Among the protocols the city is enforcing for the reopening are mandatory masks for students and staffers, 3 feet of social distancing and upgraded ventilation systems.

The city’s principals union — the Council of School Supervisors and Administrators — has already warned that many buildings will lack the space to enforce the 3-foot rule.  

Jamillah Alexander, whose daughter is in kindergarten at PS 316 Elijah School in Brooklyn’s Crown Heights, said she was concerned about elements of the new COVID protocols.

“They’re not going to shut down unless it’s two to four cases. It used to be one. It was 6 feet of space, now it’s 3,” she said.

Other parents said they had warned their children not to take off their masks.

“I told her to keep her mask on at all times. You can socialize but don’t get too close to anyone,” Casandria Burrell told her 8-year-old daughter.

Several parents dropping their children off at PS 118 in Brooklyn’s Park Slope were frustrated by the school’s requirement for students to bring their own supplies, including disinfectant wipes and even printer paper.

Tia Elgart said the supplies set her back $250 for her two children.

“It was last minute and it wasn’t optional,” she said.

“I guess we’re supplementing the budget.
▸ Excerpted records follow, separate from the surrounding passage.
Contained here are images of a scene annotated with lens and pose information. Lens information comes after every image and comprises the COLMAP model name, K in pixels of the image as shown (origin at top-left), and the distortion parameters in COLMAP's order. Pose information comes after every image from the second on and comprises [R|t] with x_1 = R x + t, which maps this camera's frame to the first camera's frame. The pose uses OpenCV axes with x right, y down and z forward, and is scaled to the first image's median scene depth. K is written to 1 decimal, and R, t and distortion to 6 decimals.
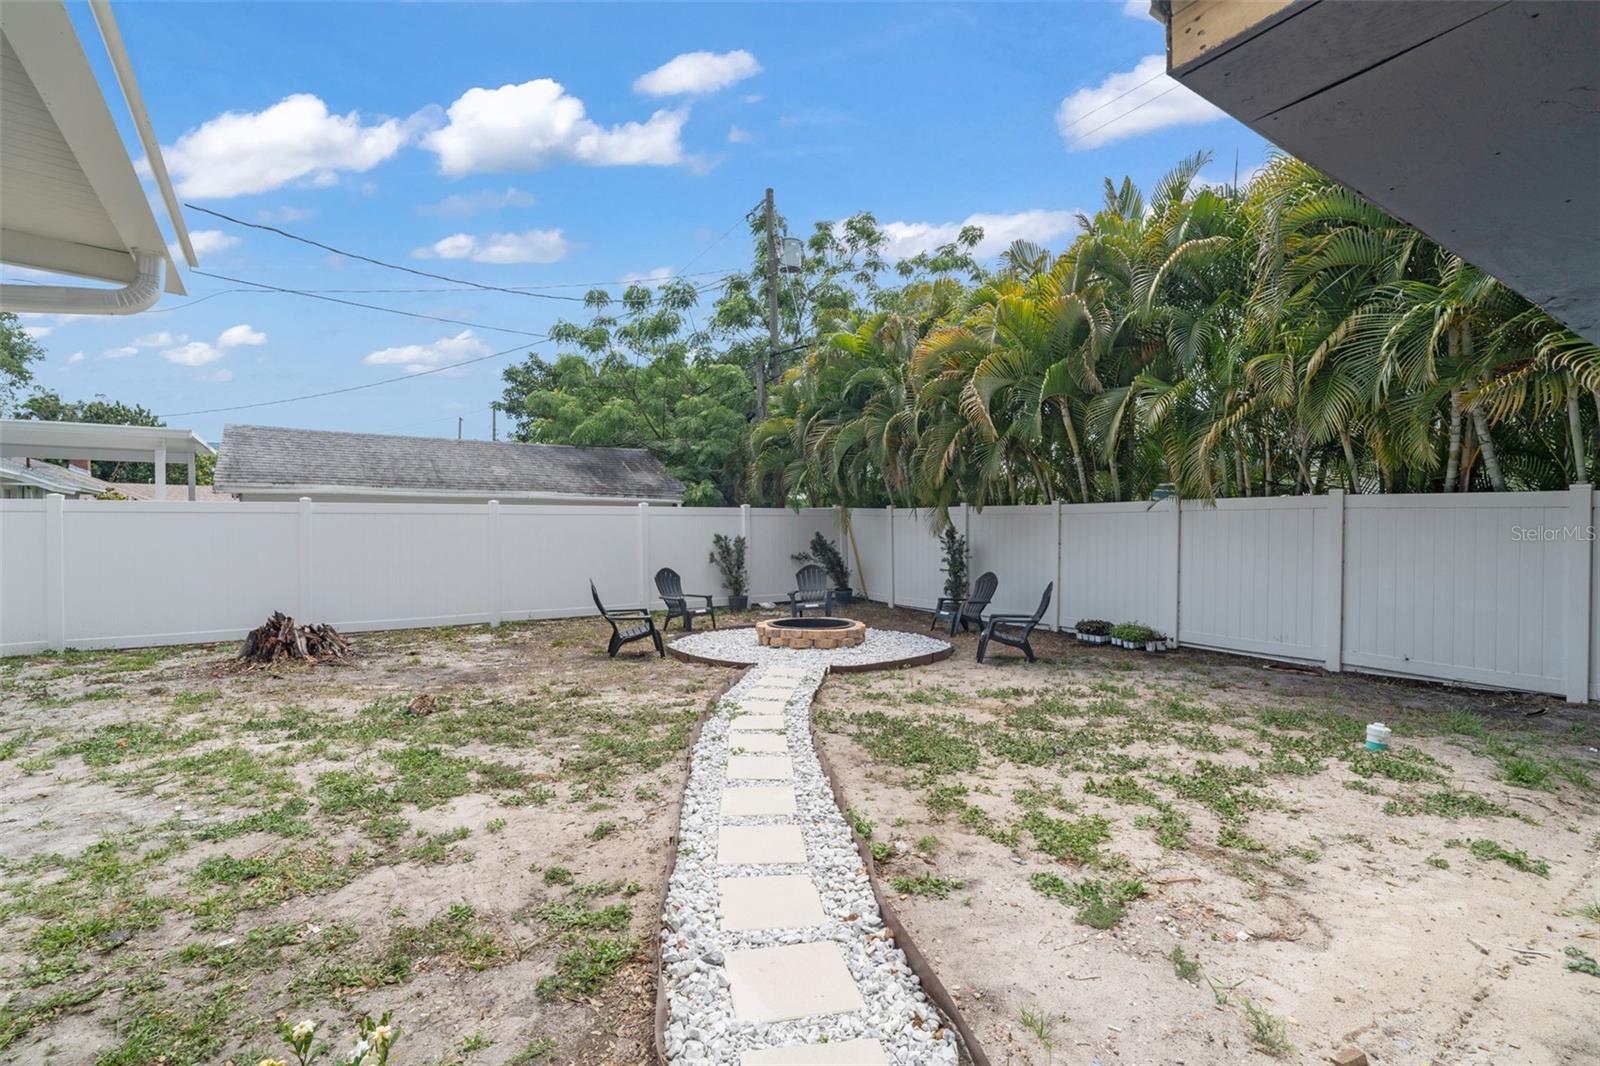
lens RADIAL K [[749.4, 0, 802.9], [0, 749.4, 526.1], [0, 0, 1]] dist [-0.003178, 0.000945]
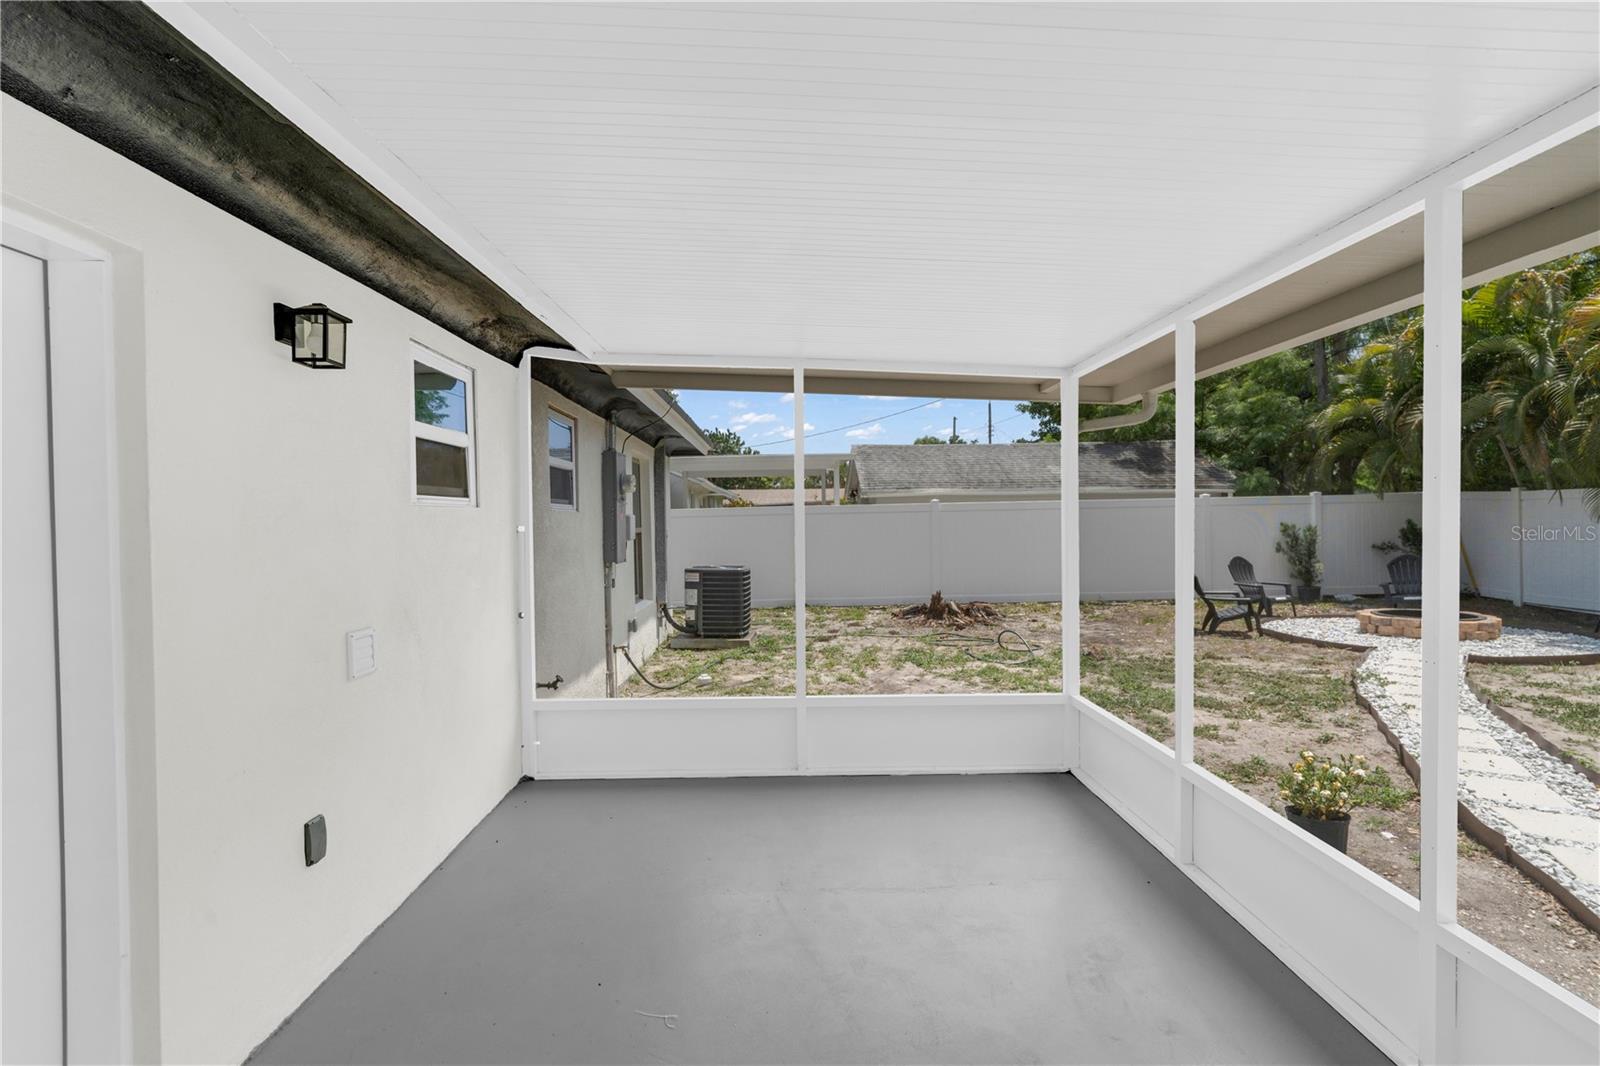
lens RADIAL K [[769.9, 0, 807.8], [0, 769.9, 533.6], [0, 0, 1]] dist [0.000157, 0.001644]
pose [[0.832026, -0.003468, -0.554726, -0.074499], [0.016780, 0.999680, 0.018919, -0.005694], [0.554483, -0.025050, 0.831818, -0.200325]]
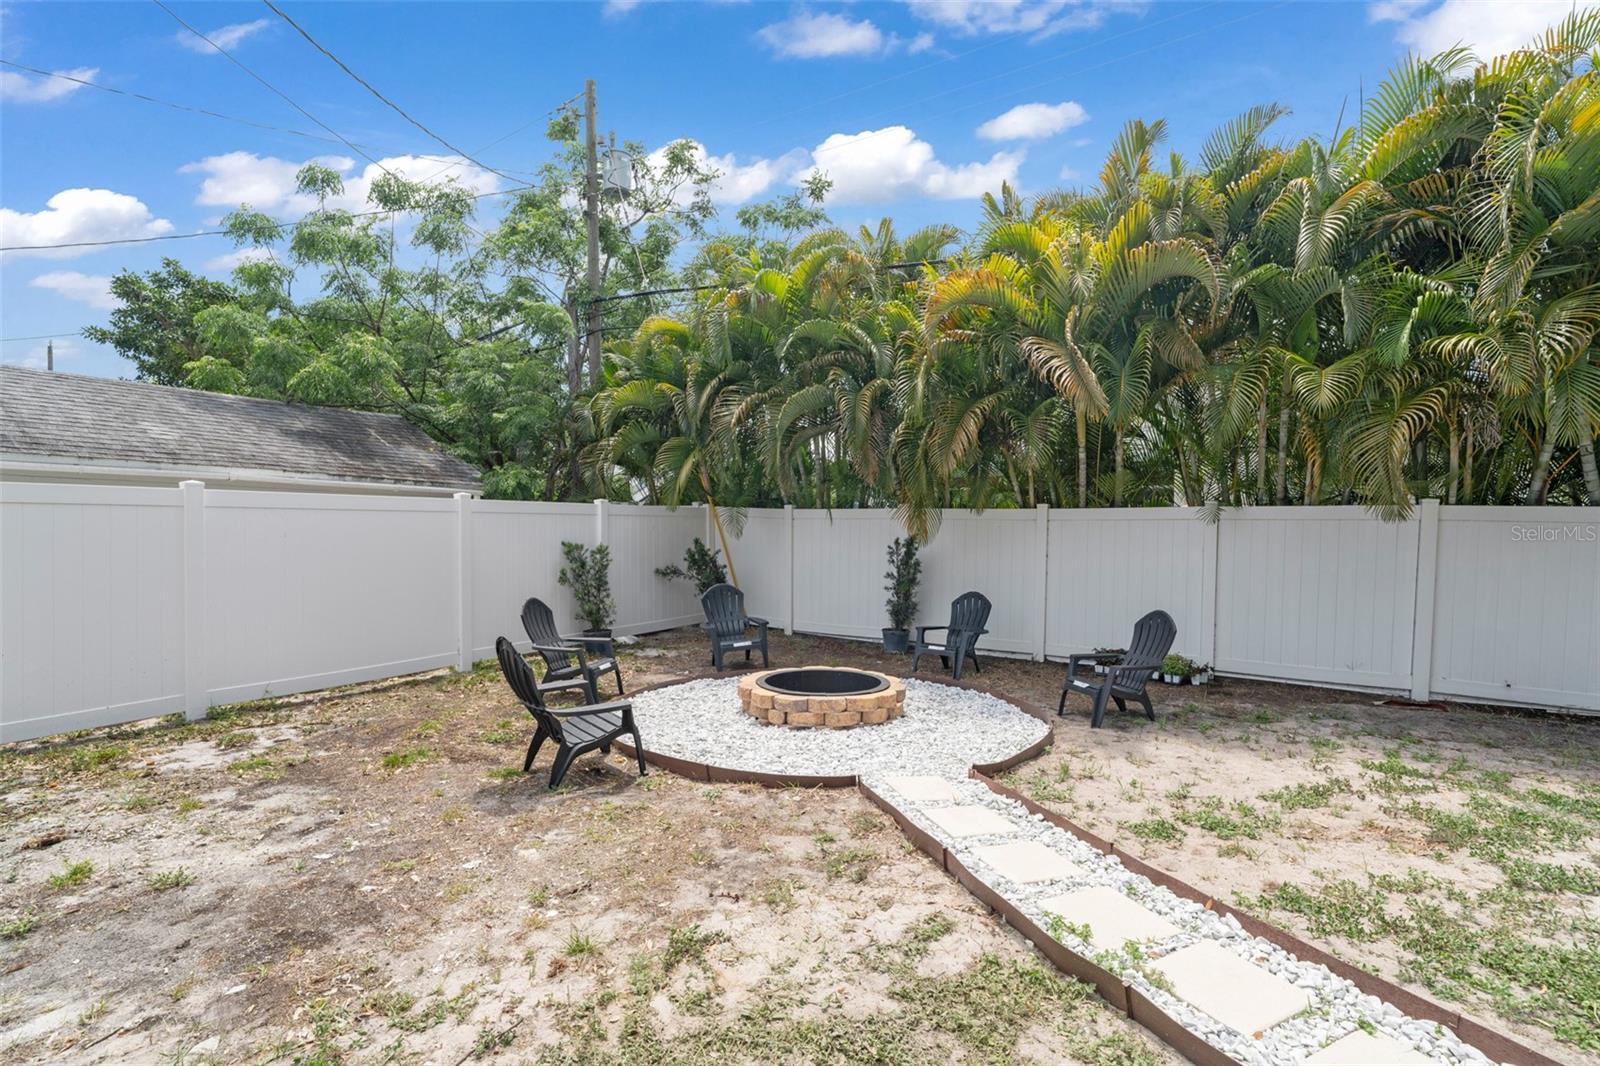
lens RADIAL K [[749.4, 0, 798.2], [0, 749.4, 533.4], [0, 0, 1]] dist [-0.003178, 0.000945]
pose [[0.913718, 0.004317, 0.406326, -0.204403], [-0.008844, 0.999918, 0.009264, -0.005172], [-0.406253, -0.012058, 0.913681, 0.296571]]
They lost a lot of students last year so they’re hurting financially and the standards for these parents are very high.”

As Whitney Radia dropped her 9-year-old daughter off at school, she also noted the high cost of providing school supplies.

“They had to bring their own everything. No shared school supplies,” Radia said.

“At least $100 per kid, more to be honest. The normal stuff like notebooks, folders and pens but also baby wipes, tissues, paper towels, their own scissors, markers, colored pencil sets, printer paper. The stuff that used to be communal.”